The answer is probably all three, in different proportions for different students. The privileged ones freelancing for experience and autonomy are making cultural choices. The ones delivering food to pay bills are making survival choices. But the system treats them all the same way – as dropouts from the ‘proper’ path.
Why Engineering Students See Gig Work as Career, Not Side Hustle
Older generations saw work as a ladder inside one company or sector. Gen Z combines multiple income streams, works irregular hours, switches platforms frequently, uses digital tools to build a reputation, and values autonomy over hierarchy.
Surveys show most young Indians view gig work positively, not as a side hustle but as legitimate income and career development. This doesn’t mean they reject education. They redefine its value. Credentials matter less when you can demonstrate capability and earnings earlier.
This reflects a practical realization: when formal labor markets can’t absorb graduates, people adapt. And adaptation becomes normal.
The Engineering Students Gig Economy Doesn’t Serve
Here’s the part that should worry everyone. This parallel education system works if you already have advantages. English-medium background. Urban location. Laptop. Reliable internet. Family support while building portfolios.
Everyone else? They have just their degree, which the market decided isn’t worth much. The average freelancer’s income is ₹20 lakh annually, and 23% earn over ₹40 lakh. But students starting out compete in oversaturated markets, often charging nothing just for credibility. Delivery workers face different math: zero job security, minimal to no benefits, and income volatility that makes planning impossible.

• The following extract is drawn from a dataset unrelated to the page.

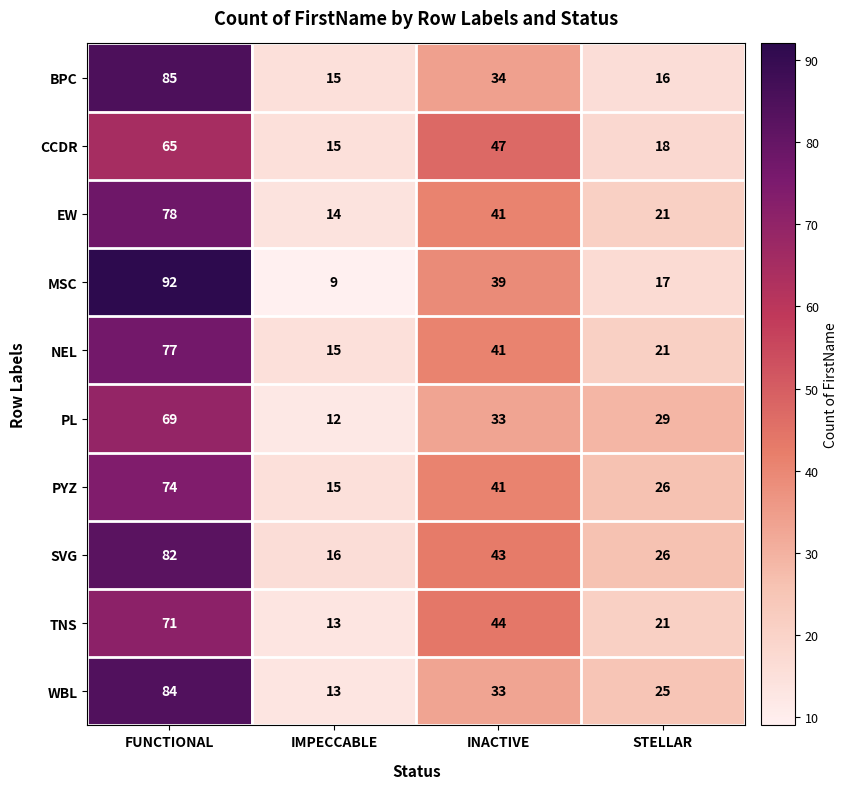

What is the difference between the highest and lowest values at INACTIVE?

14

The gig economy isn’t democratizing opportunity. It’s amplifying inequality while pretending flexibility equals fairness.
What Happens Next in Gig Economy
The gig economy will hit 23.5 million workers by 2030. Students will increasingly blend education and income: pursuing degrees while doing gig work, using gigs as stopgaps before formal employment, or prioritizing income first and returning to education later.
The question is whether institutions adapt or continue to produce unemployable graduates.
What Actually Needs to Change
- Don’t discourage gig work. Students are making rational choices with terrible options. The problem isn’t that they’re freelancing. The problem is they have to.
- Make formal education worth the investment. Teach through real problems with unclear requirements, tight deadlines, and actual consequences. Stop testing recall. If AI has the answer in 30 seconds, it shouldn’t be on exams. Test problem-solving under pressure.
- Get faculty who understand today’s market. Professors whose last industry experience was in 2005 can’t prepare students for 2025. Make continuous industry engagement mandatory.
- Design credentials that recognize real-world learning. Partner with platforms to verify gig experience. Build career ladders beyond entry-level gig work.
- Most importantly, stop pretending that skill development can happen in students’ spare time. If they need to freelance to become employable, formal education has failed.
The gig economy will create 90 million jobs. Students will participate because they have no choice. But students shouldn’t teach themselves twice what they should have learned once. That’s not innovation. That’s institutional failure at scale.